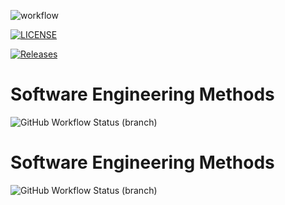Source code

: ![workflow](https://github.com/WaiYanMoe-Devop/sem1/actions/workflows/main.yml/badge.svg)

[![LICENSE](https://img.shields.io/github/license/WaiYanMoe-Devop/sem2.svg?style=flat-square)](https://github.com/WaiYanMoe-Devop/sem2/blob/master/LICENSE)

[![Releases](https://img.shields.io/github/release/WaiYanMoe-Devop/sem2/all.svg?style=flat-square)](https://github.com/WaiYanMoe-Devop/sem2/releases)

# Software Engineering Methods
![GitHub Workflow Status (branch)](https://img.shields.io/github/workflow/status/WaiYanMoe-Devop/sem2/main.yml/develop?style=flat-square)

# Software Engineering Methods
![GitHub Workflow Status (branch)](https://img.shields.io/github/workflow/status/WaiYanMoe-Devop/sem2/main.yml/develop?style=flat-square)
---
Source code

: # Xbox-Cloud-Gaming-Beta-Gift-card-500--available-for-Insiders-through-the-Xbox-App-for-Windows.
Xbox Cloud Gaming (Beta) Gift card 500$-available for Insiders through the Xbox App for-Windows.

• _WHAT YOU ARE ASKED TO DO_
Report how many lines of the records hold the word "through", and supply no other text.

• _WRITTEN SOLUTION_
2